Walk around the Catholic University campus and you can’t help but notice religious sisters and clergy of many different orders and traditions. Dominican sisters in white and black habits serve alongside brown-robed Franciscans in Campus Ministry. The presence of Catholic priests, sisters, and seminarians in great numbers on campus has been a defining characteristic of the University since its founding.

The establishment of The Catholic University of America in 1887 on land adjacent to the northeastern Washington, D.C., community of Brookland attracted many other Catholic institutions to the area. Religious orders established seminaries, houses of study, monasteries, and other ministries in the neighborhood so their members could attend classes at Catholic University. Between 1900 and 1940, more than 50 Catholic institutions rented or owned property in Brookland. As clerics and religious men and women of different orders walked around in their religious habits, Brookland began to be called “Little Rome.”

Trinity College was founded in 1897 by the Sisters of Notre Dame de Namur a few blocks from Catholic University. In 1905, the Dominican House of Studies was built directly across the street from the University. Also in 1905, the Mount St. Sepulchre Franciscan Monastery was founded on a tract of land to the east. The Marist Brothers bought the former Brooks mansion, named for Brookland’s founder Colonel Jehiel Brooks, in 1901. After the completion of a their new building just north of campus, they sold the Brooks mansion to the Benedictine Sisters.

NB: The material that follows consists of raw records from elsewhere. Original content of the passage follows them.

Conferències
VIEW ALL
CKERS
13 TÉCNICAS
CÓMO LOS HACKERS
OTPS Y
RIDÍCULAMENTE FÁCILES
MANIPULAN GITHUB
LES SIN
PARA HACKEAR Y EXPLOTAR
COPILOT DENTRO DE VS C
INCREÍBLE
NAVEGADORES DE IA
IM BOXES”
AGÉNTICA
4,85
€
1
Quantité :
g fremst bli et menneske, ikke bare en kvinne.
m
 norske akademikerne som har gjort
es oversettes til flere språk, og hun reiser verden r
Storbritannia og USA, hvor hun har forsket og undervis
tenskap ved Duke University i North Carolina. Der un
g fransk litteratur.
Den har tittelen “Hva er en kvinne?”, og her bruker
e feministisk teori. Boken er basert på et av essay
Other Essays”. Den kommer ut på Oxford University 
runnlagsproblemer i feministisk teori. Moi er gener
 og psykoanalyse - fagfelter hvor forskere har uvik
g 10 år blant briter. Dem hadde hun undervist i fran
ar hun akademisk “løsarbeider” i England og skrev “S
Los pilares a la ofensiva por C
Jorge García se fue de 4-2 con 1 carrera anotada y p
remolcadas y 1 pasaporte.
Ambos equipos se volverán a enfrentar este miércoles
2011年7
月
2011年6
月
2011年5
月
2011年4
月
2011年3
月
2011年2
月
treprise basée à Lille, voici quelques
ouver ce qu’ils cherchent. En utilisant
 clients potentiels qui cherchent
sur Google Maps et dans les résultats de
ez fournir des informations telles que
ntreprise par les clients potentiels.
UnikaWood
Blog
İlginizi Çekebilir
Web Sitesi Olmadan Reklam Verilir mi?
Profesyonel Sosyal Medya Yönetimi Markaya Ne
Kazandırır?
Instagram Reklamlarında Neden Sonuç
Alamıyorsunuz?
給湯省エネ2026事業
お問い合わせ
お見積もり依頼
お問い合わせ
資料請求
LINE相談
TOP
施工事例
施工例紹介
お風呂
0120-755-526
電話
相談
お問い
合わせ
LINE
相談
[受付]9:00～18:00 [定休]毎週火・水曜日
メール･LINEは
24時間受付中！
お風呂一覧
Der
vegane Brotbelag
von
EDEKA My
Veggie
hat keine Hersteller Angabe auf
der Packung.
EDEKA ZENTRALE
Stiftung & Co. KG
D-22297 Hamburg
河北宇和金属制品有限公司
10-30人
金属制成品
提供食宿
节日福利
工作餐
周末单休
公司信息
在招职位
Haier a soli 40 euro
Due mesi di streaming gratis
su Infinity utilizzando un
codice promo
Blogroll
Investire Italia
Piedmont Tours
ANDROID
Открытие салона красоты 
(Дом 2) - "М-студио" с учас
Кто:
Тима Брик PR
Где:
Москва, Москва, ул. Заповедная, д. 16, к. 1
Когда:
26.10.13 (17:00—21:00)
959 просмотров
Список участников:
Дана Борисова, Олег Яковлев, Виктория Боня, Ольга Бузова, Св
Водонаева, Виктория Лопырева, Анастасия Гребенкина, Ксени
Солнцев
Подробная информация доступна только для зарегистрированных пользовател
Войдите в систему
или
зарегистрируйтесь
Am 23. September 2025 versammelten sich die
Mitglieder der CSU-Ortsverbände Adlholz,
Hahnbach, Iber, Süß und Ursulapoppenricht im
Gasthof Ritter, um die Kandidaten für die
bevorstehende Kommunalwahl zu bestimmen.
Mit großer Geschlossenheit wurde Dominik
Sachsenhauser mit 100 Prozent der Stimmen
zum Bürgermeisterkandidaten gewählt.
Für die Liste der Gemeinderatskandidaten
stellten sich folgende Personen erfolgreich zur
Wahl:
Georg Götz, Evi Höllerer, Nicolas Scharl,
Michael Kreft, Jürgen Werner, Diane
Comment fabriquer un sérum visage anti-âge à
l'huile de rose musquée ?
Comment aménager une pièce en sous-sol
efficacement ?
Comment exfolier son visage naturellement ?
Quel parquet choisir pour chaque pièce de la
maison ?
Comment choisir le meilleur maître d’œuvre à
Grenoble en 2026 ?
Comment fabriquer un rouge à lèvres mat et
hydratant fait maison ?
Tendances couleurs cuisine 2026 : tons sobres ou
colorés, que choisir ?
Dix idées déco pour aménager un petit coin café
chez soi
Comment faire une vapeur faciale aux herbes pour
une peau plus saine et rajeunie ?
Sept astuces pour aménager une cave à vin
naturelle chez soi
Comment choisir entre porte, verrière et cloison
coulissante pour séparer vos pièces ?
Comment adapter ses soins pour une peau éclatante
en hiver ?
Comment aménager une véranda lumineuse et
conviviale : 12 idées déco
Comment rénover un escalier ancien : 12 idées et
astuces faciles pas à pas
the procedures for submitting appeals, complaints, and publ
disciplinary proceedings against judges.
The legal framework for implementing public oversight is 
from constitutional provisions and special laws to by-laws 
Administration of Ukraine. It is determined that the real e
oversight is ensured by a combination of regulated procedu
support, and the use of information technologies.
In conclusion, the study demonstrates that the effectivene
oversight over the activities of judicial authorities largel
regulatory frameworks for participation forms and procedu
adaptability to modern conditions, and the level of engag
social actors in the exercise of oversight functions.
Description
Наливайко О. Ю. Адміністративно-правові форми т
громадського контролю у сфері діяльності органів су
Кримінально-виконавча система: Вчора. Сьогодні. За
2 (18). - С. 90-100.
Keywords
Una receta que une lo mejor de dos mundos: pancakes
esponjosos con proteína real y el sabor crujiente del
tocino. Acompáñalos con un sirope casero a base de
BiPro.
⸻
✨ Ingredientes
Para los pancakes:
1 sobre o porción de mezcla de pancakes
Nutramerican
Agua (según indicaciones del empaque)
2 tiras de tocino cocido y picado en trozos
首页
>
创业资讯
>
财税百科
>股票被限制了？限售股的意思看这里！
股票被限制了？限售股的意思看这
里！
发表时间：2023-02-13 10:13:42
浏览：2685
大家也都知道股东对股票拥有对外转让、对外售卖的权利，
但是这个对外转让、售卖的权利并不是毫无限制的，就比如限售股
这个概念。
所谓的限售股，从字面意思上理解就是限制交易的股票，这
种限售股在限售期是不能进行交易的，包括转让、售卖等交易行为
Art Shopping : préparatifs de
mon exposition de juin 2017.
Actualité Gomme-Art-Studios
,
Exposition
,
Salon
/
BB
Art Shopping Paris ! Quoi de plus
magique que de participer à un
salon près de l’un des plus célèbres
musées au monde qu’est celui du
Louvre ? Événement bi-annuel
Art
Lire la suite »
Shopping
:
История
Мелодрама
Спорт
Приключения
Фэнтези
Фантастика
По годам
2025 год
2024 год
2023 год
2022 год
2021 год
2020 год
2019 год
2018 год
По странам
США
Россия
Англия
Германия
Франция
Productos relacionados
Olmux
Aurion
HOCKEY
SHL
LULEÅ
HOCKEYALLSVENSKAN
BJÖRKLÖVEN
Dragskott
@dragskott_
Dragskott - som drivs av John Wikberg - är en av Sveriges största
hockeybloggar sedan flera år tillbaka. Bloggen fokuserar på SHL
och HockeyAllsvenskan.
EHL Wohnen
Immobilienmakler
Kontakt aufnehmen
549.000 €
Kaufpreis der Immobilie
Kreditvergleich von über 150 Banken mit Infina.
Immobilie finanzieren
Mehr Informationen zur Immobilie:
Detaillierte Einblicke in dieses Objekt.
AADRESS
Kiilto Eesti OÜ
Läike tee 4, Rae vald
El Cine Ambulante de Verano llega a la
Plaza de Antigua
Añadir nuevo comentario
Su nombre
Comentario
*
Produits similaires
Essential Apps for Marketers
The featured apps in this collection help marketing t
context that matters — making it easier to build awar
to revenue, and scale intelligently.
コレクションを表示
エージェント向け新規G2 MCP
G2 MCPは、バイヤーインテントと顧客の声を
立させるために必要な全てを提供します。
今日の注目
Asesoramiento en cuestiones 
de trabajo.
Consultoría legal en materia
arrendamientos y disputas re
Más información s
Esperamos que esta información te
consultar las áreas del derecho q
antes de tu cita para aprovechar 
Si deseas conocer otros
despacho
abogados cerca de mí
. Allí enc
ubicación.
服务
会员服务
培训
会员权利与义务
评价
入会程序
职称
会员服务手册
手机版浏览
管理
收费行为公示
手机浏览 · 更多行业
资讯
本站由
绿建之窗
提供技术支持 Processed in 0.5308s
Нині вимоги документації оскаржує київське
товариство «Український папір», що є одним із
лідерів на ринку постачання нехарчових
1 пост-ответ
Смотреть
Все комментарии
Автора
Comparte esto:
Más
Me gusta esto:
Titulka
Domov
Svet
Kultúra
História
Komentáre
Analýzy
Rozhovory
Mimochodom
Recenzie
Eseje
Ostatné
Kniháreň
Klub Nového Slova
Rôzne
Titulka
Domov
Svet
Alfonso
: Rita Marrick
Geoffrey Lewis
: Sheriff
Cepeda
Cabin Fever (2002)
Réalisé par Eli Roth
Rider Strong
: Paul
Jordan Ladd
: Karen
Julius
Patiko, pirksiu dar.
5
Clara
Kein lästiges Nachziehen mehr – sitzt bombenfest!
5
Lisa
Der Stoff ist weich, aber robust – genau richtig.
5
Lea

The trend continued as more and more Catholic orders and institutions moved into Brookland — many of which remain to this day, including:

  • The Paulist Fathers, who established St. Paul’s College in 1914
  • Theological College, founded by the Society of St. Sulpice in 1917
  • The Basilica of the National Shrine of the Immaculate Conception, begun in 1920
  • St. Anselm’s Abbey, built in 1924
  • The Scholasticate of the Marians of the Immaculate Conception
  • Capuchin College of the Order of Friars Minor Capuchin
  • The Missionary Oblates of Mary Immaculate
  • The Ukrainian Catholic National Shrine of the Holy Family
  • The Little Sisters of the Poor
  • St. Joseph’s Seminary of the Society of St. Joseph of the Sacred Heart
  • The United States Conference of Catholic Bishops
  • The Monastery of the Holy Cross
  • The Poor Clares of Perpetual Adoration
  • The Order of Carmelites
  • The Sisters of Notre Dame
  • The Servants of the Lord and the Virgin of Matará
  • The Institute of the Incarnate Word
  • The Missionaries of Charity
  • The chancery of the Archdiocese for the Military Services, USA
  • The Dominican Sisters of St. Cecilia
  • Saint John Paul II Seminary of the Archdiocese of Washington
  • The Saint John Paul II Shrine

The name still fits. Welcome to Little Rome!